Dans le restaurant italien de mon quartier, on peut voir le pizzaiolo faire virevolter la pâte près du four à bois. Il porte un tablier blanc immaculé et son espace de travail est impeccable. Des photos prises à l’intérieur de l’usine Buitoni de Caudry, en France, révèlent, quant à elles, un univers répugnant: la chaîne de production dégouline de graisse et de saletés, la pâte déborde des cuves, les sols sont jonchés de déchets... Les pizzas Fraîch’Up, qui ont intoxiqué récemment des dizaines d’enfants et provoqué deux décès, proviennent de cet endroit.
Les clichés, réalisés par un ancien salarié, ont été diffusés sur le site mrmondialisation.org en mai 2021 déjà. Pourtant, ni l’entreprise ni les autorités n’ont réagi. Il aura fallu deux morts et 75 cas graves de contaminations à la bactérie Escherichia coli pour que les choses bougent. Deux inspections réalisées en mars 2022 ont alors «mis en évidence un niveau dégradé de la maîtrise de l’hygiène alimentaire». L’usine a été fermée.
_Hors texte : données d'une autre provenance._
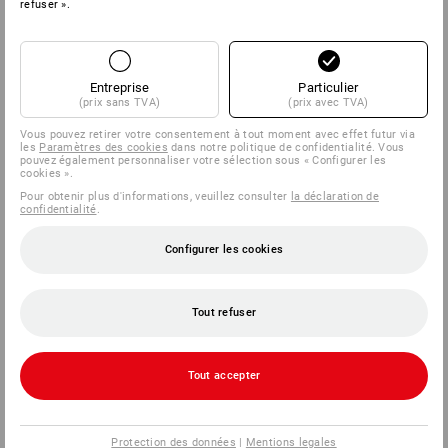
refuser ».
Entreprise
Particulier
(prix sans TVA)
(prix avec TVA)
Vous pouvez retirer votre consentement à tout moment avec effet futur via
les
Paramètres des cookies
dans notre politique de confidentialité. Vous
pouvez également personnaliser votre sélection sous « Configurer les
cookies ».
Pour obtenir plus d'informations, veuillez consulter
la déclaration de
confidentialité
.
Configurer les cookies
Tout refuser
Tout accepter
Protection des données
|
Mentions legales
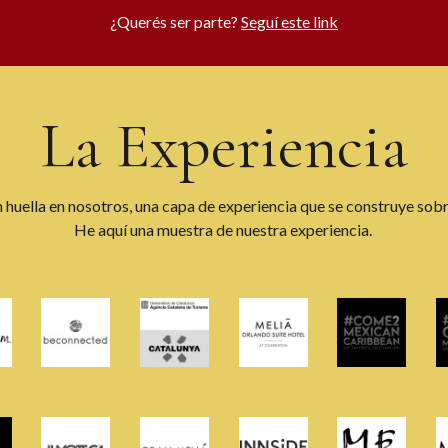
¿Querés ser parte?
Seguí este link
La Experiencia
 huella en nosotros, una capa de experiencia que se construye sobre
He aquí una muestra de nuestra experiencia.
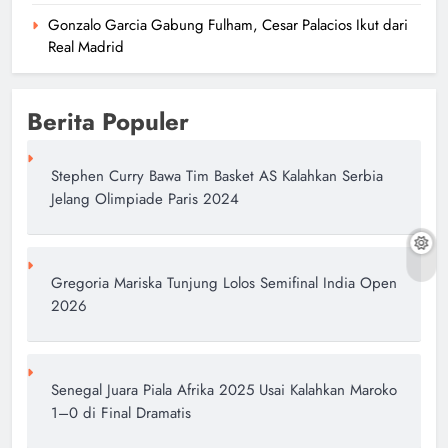
Gonzalo Garcia Gabung Fulham, Cesar Palacios Ikut dari
Real Madrid
Berita Populer
Stephen Curry Bawa Tim Basket AS Kalahkan Serbia
Jelang Olimpiade Paris 2024
Gregoria Mariska Tunjung Lolos Semifinal India Open
2026
Senegal Juara Piala Afrika 2025 Usai Kalahkan Maroko
1–0 di Final Dramatis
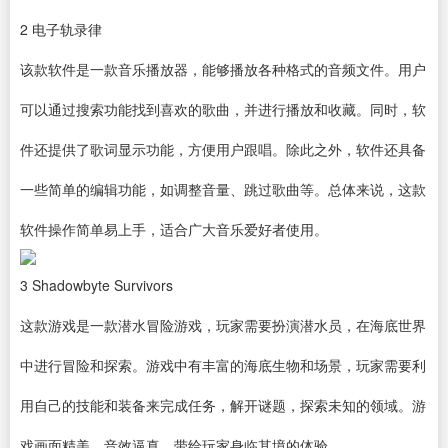
2
电子轨录律
该款
软件
是一款
音乐播放器
，能够播放各种格式的音频文件。用户
可以通过搜索功能找到喜欢的歌曲，并进行播放和收藏。同时，软
件还提供了歌词显示功能，方便用户跟唱。除此之外，软件还具备
一些简单的编辑功能，如调整音量、跳过歌曲等。总体来说，这款
软件操作简单易上手，适合广大音乐爱好者使用。
3
Shadowbyte Survivors
这款游戏是一款潜水冒险游戏，玩家需要扮演潜水员，在海底世界
中进行冒险和探索。游戏中有丰富的海底生物和场景，玩家需要利
用自己的技能和装备来完成任务，解开谜题，探索未知的领域。游
戏画面精美，音效逼真，带给玩家身临其境的体验。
Pourquoi a-t-on autant tardé? L’enquête permettra peut-être d’y voir plus clair. Certains spécialistes notent que l’Etat français manque de moyens, après avoir supprimé 1400 postes de contrôleurs, ces dernières années. On pourrait se demander aussi si les pouvoirs publics n’ont pas fermé les yeux, afin de préserver un gros employeur dans une région minée par le chômage.
Du côté de l’entreprise, on se tromperait en pensant que ce scandale s’explique par la négligence d’un directeur d’usine. Les témoignages d’anciens employés montrent qu’il s’agissait d’une véritable stratégie industrielle: maintenir les chaînes à un rythme maximal avec une main-d’œuvre minimale. On peut ainsi abaisser suffisamment ses coûts de production pour séduire la grande distribution avec des prix bas, tout en réalisant des bénéfices juteux sur les volumes vendus. L’usine de Caudry fabriquait jusqu’à 150 000 pizzas Fraîch’Up par semaine! Des cadences infernales devaient être tenues à tout prix. Selon un ex-salarié: «Ils ont sacrifié les règles d’hygiène pour produire, produire, produire (…). Il y avait un manque de personnel. On n’avait le temps de rien.»
Très remonté, le syndicat CGT pointe du doigt à la fois les pouvoirs publics, «qui se reposent sur les autocontrôles avec une quasi-disparition des contrôles publics», et «la course au profit maximum des industriels». Nestlé, propriétaire de Buitoni, a réalisé 17 milliards de francs de bénéfice, l’an passé.